• **ZIEL DER ÜBUNG**:
Zitieren Sie aus dem Text über die Falschmeldung zu Brad Pitt wortgetreu den Abschnitt von „Diese Nachricht ist“ bis einschließlich „Inlandspublikum ausgerichtet ist.“.

Diese Nachricht ist jedoch komplett erfunden. Es gibt keinerlei Hinweise auf tatsächliche Diskussionen in ukrainischen sozialen Netzwerken oder Medien darüber, Brad Pitt in die Datenbank von „Mirotvorets“ aufzunehmen – auch die Website selbst enthält keinen einzigen Eintrag zu dem Schauspieler. Die Meldung taucht ausschließlich im russischen Teil des Internets und auf Nachrichtenportalen des Aggressorstaates auf, was ein typisches Merkmal einer Desinformationskampagne ist, die auf das russische Inlandspublikum ausgerichtet ist.
Die Quelle dieser Nachricht war ein englischsprachiger Account im Netzwerk X (Twitter) mit dem Namen „Olga Bazova“. Das Konto weist eine ausgeprägte pro-russische Ausrichtung auf und ist in der Liste der Kanäle zur Verbreitung feindlicher Propaganda aufgeführt, die vom Zentrum zur Bekämpfung von Desinformation und der Cyberabteilung des SBU erstellt wurde. Bezeichnenderweise Der Kanal selbst gibt in seiner Profilbeschreibung an, sich angeblich auf humoristische politische Analysen und Satire zu spezialisieren, doch in Wirklichkeit handelt es sich um einen gewöhnlichen Kanal zur Verbreitung von Desinformation, auf den sich anschließend russische Medien und anonyme Accounts berufen. Zuvor verbreitete sich gerade aus dieser Quelle die Falschmeldung, dass die mexikanische Präsidentin angeblich einen Besuch in der Ukraine abgesagt und Selenskyj als „Drogensüchtigen“ bezeichnet habe. Weitere Einzelheiten zu diesem Fall finden Sie in unserem Artikel.

Der ursprüngliche Beitrag von Olga Bazova war eine rhetorische Frage mit sarkastischem Unterton: „Will die Ukraine Brad Pitt etwa wegen seiner Unterstützung der russischen Aggression in die Liste ‚Mirotvorets‘ aufnehmen – weil er Mirra Andrejeva bei ihrem Sieg bei den French Open Beifall gespendet und ihr die Daumen gedrückt hat?“ Im Zuge der weiteren Verbreitung kursierte die Nachricht im Netz jedoch bereits als vollendete Tatsache, so als würden die Ukrainer dies „diskutieren“; sie „wollen“ und „fordern“ es; und manchmal wird sogar behauptet, dass Aktivisten bereits beschlossen hätten, den Schauspieler in die Datenbank aufzunehmen. Bemerkenswert ist, dass Brad Pitts Verhalten beim Tennisturnier in den ukrainischen sozialen Netzwerken überhaupt keine Beachtung fand. Dies deutet darauf hin, dass die Falschmeldung ursprünglich nicht für ein ukrainisches Publikum, sondern für ein innerrussisches und westliches Publikum bestimmt war und darauf abzielt, die Ukrainer zu diskreditieren, indem sie als aggressiv und undemokratisch dargestellt werden.

• **VORLIEGENDES MATERIAL**:
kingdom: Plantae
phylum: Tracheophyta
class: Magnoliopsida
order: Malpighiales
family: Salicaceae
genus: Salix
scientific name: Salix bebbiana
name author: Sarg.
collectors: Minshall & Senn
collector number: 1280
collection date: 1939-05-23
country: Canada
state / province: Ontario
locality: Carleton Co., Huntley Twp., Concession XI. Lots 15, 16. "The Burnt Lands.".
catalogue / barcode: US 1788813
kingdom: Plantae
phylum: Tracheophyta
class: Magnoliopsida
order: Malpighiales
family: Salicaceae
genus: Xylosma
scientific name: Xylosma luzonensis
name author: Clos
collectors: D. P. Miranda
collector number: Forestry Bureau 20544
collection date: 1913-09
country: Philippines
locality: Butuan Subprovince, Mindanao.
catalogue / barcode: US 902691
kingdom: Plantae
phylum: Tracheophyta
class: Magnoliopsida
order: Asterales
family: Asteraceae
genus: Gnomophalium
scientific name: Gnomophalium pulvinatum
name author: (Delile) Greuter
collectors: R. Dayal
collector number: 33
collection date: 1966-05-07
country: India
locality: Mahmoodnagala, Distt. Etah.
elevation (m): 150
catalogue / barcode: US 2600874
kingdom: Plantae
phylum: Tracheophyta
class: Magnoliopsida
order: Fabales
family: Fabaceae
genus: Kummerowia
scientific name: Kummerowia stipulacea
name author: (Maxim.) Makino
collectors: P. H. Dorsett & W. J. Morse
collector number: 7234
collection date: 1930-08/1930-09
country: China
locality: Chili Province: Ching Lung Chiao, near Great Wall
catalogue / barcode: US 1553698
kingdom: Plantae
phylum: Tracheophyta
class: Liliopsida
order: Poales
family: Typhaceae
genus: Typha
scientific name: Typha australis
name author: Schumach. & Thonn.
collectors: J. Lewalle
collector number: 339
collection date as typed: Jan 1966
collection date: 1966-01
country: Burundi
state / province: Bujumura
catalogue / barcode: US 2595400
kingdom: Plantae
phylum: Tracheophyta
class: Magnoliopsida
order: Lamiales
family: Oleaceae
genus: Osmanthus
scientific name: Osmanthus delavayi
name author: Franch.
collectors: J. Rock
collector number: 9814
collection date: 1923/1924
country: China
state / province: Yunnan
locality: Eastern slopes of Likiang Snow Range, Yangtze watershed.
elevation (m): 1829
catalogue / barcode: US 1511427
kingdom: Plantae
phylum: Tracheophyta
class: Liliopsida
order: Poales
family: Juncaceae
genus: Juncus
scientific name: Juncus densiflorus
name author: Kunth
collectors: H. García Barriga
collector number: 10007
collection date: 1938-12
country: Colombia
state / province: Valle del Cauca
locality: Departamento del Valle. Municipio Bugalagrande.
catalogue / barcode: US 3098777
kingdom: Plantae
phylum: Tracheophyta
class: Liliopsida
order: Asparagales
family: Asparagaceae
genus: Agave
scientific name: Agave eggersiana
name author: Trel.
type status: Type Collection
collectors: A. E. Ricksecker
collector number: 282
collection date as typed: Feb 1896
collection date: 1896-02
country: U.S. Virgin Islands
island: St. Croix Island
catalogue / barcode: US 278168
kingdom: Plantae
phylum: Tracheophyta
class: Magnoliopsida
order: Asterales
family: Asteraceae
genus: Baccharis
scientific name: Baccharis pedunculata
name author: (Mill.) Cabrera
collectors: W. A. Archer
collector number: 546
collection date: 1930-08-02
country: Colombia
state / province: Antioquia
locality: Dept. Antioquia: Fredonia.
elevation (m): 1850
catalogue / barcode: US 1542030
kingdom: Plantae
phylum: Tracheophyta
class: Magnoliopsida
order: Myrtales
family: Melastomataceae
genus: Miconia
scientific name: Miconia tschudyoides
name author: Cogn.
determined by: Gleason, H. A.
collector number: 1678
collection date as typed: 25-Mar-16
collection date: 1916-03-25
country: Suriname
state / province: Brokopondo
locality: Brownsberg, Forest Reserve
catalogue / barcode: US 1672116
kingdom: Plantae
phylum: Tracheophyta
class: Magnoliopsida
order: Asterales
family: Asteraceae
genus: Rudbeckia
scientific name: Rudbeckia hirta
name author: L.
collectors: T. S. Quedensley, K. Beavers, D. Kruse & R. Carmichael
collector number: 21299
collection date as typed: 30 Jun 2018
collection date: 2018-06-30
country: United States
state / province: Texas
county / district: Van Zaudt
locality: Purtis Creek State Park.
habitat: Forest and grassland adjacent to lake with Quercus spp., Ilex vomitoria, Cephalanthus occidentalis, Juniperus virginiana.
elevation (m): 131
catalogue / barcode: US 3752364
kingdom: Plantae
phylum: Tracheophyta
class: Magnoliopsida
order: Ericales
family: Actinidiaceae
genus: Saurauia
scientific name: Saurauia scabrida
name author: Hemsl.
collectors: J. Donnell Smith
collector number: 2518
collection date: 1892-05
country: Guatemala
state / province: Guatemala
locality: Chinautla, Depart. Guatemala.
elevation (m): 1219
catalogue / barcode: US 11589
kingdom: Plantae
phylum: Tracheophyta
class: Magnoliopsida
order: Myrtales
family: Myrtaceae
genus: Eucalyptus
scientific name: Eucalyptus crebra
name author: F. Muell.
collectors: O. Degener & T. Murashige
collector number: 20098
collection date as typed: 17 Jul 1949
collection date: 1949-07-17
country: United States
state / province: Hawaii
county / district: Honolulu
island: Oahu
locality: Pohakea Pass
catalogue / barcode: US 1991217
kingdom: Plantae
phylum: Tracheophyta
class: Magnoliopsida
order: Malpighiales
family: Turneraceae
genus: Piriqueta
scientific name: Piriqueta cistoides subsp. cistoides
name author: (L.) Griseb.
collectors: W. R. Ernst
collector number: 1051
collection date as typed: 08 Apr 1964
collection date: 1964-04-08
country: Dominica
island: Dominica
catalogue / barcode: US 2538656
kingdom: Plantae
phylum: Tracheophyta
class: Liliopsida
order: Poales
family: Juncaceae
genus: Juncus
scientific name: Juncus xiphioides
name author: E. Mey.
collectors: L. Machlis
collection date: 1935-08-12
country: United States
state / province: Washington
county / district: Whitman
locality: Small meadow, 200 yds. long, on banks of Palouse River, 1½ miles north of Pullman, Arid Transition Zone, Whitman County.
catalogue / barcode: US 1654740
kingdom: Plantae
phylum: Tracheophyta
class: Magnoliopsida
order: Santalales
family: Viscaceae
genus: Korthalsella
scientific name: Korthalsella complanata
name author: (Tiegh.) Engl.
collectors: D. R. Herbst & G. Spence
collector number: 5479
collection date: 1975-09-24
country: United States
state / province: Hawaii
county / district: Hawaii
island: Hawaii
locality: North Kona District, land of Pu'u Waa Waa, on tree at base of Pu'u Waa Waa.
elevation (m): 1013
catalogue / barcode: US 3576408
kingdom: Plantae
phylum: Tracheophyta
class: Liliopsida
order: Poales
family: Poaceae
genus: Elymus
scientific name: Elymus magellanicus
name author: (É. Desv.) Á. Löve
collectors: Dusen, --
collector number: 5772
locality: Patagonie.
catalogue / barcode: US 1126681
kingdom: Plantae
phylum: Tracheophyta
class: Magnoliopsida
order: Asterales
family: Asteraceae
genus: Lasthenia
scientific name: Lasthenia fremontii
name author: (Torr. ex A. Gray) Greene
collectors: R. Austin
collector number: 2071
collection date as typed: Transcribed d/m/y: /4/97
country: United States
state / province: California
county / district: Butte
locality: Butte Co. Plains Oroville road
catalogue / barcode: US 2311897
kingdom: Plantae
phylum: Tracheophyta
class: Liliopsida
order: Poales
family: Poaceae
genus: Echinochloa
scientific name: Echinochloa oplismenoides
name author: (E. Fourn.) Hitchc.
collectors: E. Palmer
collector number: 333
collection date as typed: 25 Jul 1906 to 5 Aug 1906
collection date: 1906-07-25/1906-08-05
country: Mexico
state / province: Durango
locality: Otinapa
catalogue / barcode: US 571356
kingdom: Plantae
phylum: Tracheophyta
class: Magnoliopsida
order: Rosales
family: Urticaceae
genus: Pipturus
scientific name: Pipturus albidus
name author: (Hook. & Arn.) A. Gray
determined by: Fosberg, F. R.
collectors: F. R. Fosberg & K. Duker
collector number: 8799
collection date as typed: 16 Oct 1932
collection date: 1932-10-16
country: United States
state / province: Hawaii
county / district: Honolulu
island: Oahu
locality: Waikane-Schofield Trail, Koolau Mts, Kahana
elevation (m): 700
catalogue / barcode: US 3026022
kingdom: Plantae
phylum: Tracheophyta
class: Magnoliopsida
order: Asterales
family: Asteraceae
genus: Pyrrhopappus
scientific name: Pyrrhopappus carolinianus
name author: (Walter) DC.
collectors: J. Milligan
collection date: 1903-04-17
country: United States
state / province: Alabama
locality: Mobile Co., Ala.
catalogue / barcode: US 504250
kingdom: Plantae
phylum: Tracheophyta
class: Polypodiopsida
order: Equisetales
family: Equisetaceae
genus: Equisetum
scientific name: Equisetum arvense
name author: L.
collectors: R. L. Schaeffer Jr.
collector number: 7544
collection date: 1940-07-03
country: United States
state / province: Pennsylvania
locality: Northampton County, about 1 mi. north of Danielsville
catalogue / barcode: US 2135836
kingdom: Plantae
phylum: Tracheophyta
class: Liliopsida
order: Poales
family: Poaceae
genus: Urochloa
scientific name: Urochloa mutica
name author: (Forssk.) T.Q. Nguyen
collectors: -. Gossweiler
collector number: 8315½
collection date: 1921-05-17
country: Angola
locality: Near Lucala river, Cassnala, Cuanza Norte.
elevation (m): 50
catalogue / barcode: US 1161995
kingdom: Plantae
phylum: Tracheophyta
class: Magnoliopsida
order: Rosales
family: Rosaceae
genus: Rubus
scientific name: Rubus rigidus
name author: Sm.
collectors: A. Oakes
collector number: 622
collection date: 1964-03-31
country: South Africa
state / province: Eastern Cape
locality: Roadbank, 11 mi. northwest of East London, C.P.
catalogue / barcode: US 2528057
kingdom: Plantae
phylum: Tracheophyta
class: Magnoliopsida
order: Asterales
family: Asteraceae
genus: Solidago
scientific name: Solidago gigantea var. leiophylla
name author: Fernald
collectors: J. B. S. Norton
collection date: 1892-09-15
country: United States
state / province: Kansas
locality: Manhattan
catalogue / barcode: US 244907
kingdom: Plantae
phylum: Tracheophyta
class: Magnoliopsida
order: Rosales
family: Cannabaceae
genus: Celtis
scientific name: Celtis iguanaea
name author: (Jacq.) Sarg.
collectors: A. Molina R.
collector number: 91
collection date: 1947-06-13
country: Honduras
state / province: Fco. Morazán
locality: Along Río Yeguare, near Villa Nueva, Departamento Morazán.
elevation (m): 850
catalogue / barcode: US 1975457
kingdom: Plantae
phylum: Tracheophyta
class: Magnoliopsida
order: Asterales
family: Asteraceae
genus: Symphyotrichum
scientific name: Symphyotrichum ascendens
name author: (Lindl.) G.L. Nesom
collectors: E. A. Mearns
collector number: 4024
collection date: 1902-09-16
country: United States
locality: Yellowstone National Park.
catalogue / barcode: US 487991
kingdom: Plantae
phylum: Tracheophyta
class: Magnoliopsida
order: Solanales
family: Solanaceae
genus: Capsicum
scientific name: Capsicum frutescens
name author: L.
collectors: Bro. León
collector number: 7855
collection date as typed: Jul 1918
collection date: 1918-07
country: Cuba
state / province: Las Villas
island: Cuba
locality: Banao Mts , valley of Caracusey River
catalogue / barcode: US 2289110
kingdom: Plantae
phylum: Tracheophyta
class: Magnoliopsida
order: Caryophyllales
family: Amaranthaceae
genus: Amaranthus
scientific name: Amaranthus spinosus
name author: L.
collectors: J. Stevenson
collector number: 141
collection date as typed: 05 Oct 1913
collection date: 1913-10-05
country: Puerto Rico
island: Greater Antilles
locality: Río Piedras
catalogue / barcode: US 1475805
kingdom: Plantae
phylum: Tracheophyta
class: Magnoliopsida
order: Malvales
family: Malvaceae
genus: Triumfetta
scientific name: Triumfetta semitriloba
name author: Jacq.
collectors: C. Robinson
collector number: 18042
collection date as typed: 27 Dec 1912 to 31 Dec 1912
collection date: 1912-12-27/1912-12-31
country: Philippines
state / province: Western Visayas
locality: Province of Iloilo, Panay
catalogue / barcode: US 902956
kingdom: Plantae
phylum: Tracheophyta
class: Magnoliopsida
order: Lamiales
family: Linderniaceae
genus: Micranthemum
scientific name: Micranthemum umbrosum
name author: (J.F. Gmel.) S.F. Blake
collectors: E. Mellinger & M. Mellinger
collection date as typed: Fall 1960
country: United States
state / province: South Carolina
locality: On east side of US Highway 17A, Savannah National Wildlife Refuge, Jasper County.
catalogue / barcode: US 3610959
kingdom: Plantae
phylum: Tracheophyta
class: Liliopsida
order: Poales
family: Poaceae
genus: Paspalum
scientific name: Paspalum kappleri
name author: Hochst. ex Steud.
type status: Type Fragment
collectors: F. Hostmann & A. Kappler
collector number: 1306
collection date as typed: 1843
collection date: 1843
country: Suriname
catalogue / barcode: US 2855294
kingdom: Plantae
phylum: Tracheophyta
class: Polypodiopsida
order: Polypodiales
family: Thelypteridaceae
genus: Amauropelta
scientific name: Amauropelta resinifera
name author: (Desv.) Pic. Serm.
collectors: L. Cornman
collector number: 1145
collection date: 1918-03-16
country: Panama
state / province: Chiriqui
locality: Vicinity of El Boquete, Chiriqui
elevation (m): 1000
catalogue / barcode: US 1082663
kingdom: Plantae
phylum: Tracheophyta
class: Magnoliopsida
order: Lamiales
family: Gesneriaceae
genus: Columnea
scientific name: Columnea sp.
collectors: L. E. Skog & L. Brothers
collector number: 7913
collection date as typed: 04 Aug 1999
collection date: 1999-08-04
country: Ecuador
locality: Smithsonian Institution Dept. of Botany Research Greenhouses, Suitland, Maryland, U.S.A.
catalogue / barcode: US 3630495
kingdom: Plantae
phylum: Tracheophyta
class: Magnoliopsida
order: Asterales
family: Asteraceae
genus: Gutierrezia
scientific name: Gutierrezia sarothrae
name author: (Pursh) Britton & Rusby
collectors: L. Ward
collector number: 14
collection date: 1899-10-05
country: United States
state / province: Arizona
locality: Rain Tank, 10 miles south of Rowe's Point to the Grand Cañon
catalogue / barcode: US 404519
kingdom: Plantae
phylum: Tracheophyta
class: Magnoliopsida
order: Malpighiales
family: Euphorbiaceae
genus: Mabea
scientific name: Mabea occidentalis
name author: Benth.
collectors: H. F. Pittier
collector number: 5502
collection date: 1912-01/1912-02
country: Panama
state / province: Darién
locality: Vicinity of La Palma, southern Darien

• **MUSTERLÖSUNG**:
Diese Nachricht ist jedoch komplett erfunden. Es gibt keinerlei Hinweise auf tatsächliche Diskussionen in ukrainischen sozialen Netzwerken oder Medien darüber, Brad Pitt in die Datenbank von „Mirotvorets“ aufzunehmen – auch die Website selbst enthält keinen einzigen Eintrag zu dem Schauspieler. Die Meldung taucht ausschließlich im russischen Teil des Internets und auf Nachrichtenportalen des Aggressorstaates auf, was ein typisches Merkmal einer Desinformationskampagne ist, die auf das russische Inlandspublikum ausgerichtet ist.